I don’t think Patrick Kavanaugh is much known outside of Ireland, and that’s fair enough for a poet who declared that the proper world for a poet is his own parish. But for Ireland’s poetic history, he’s an important transitional figure standing between the great Irish Revival poet W.B. Yeats and the more contemporary Seamus Heaney.
The great figures of the Irish Literary Revival, Yeats, Lady Gregory, and J.M. Singe, romanticized and glorified the Irish peasant – even though they had never experienced that life -- and predicted the coming of a great Irish peasant poet. For a while, it seemed that Kavanagh would fit the bill. He was raised on a small farm, left school at 13, and taught himself to write poetry.
He walked three days from County Monaghan to Dublin to begin his literary career. At first, it seemed he could be that great peasant Irish poet, but then he wrote The Great Hunger and blew apart what he called the “English bred lie” of the romantic Irish peasant. Life for the peasant was hard, creating not only physical hunger but a hunger in the soul. The writers of the Irish Revival were almost all affluent Anglo-Irish Protestants. Kavanagh and Joyce had their problems with the Church, but they were sons of Ireland, which meant sons of the Catholic Church. Near the end of his life, Joyce was asked if he was still Catholic. His response was “that would be for the Church to say.” No Protestant would have ever answered that way.

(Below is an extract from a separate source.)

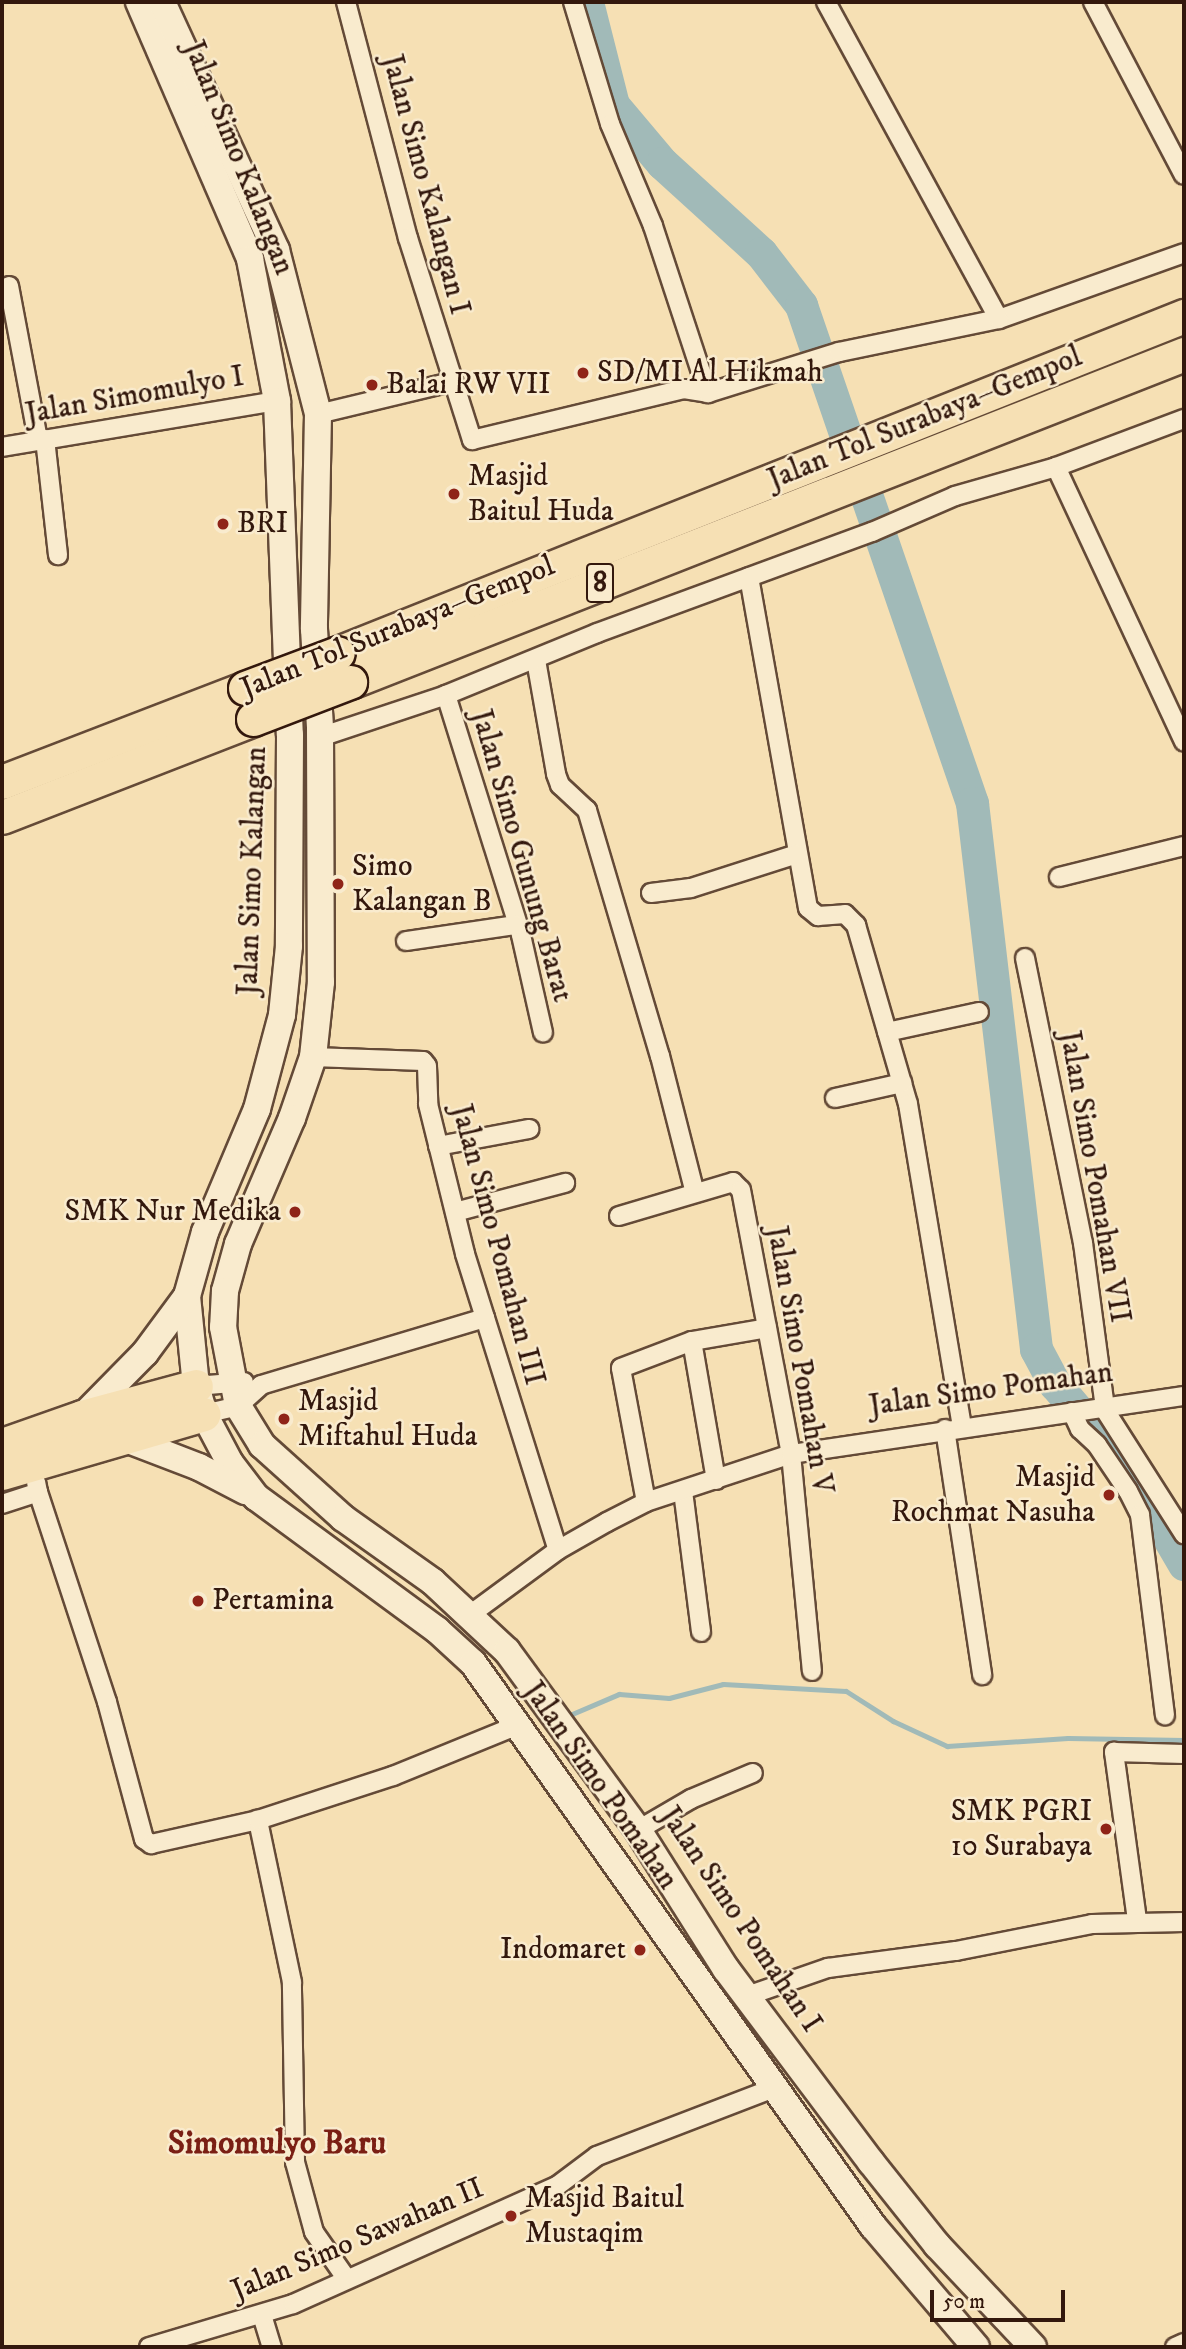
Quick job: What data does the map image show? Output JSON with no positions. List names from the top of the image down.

And Kavanagh simply brushed aside what had been burning question of Irish literature. Should an Irish writer write in Irish – and remain a marginal figure in the world – or write in English, the language of the oppressor? Joyce, profoundly polyglot, wrote in English but commented that it would remain for him an acquired language. Lady Gregory and Synge immersed themselves in Irish, but wrote in English. Yeats always struggled with Irish (having tried to learn the language, I’ll never fault him for that).

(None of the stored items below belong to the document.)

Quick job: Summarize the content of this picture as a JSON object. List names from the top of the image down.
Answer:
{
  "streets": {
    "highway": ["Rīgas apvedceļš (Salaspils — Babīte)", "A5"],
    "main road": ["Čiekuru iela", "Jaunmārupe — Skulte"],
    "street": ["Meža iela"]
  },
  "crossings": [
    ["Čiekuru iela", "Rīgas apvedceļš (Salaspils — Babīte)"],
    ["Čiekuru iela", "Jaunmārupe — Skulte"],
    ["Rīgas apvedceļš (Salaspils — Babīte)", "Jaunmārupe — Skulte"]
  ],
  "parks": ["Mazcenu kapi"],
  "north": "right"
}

But Kavanaugh, in his usual way, simply commented that an Irish writer should write in English, but in English as it is spoken in Ireland.
In time, Kavanaugh became a critic of the Irish Revival, although he was respectful of Lady Gregory, a truly gentle, generous soul, and he openly admired Yeats’ gifts as a poet. Still, as a person, with his belief in the occult, his wife’s “automatic writing” and his Vision, Yeats was something of a yo-yo.

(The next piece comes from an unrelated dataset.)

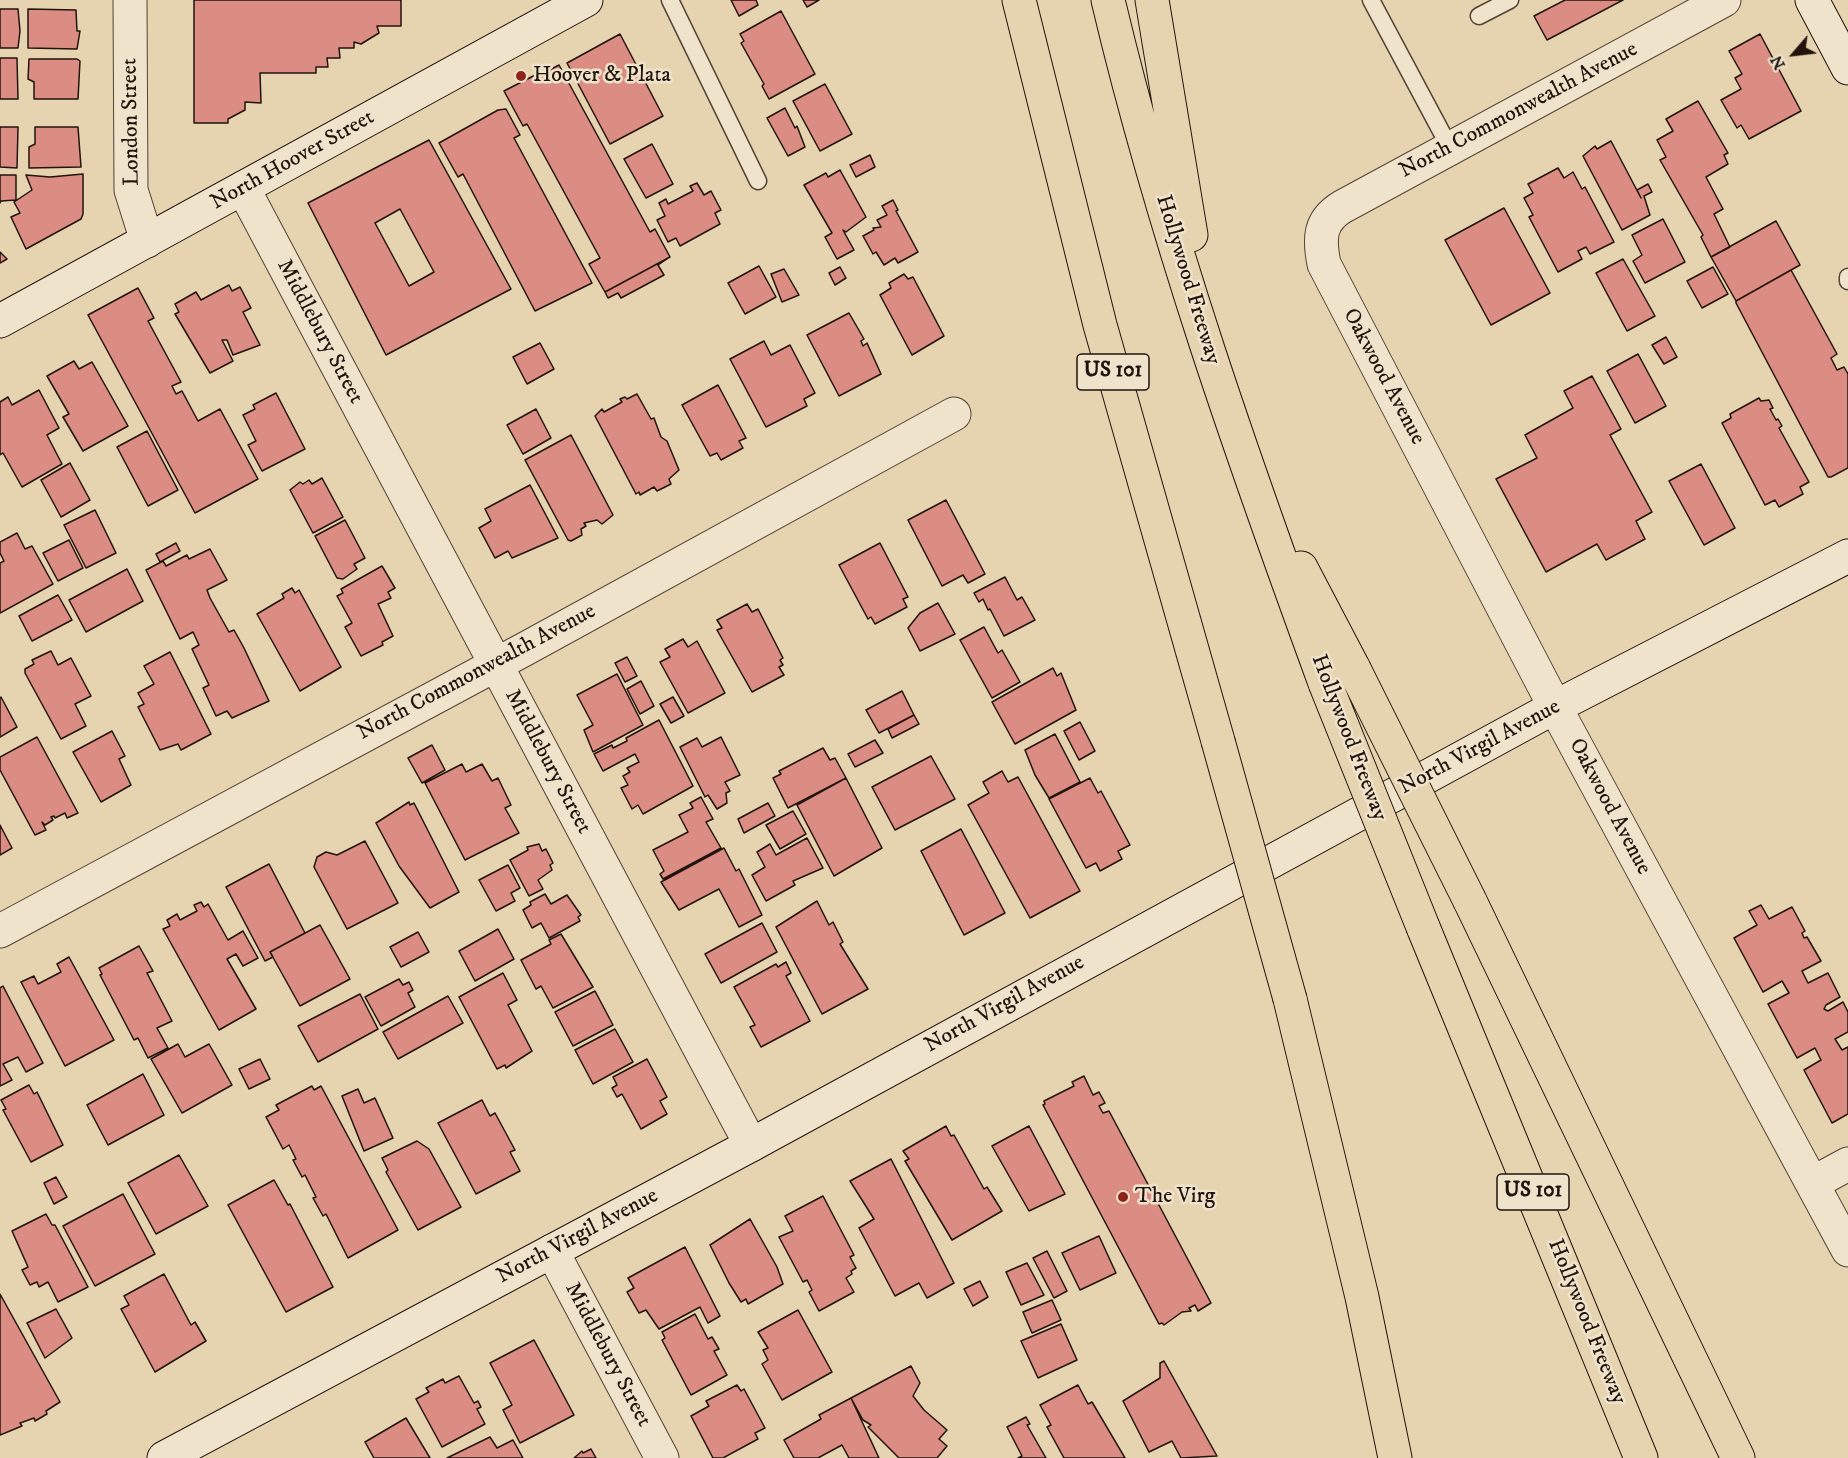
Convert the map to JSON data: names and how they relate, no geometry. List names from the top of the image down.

For his criticism of the Revival, and for the harsh depiction of peasant life in The Great Hunger, Kavanaugh came to be thought of a bitter person, “a drunk and a nuisance.” Perhaps all that is deserved, certainly the drunk part. I think I’ve seen his ghost at McDaid’s Pub in Dublin. But then a miraculous thing happened: He developed lung cancer and almost died. Then, sitting on the banks of the Grand Canal in Dublin, with the one lung God had left him, Kavanagh fell in love with life and began to write beautiful, simple poems about the simplest things in life.
He faced home at last and discovered the one great parish of Ireland.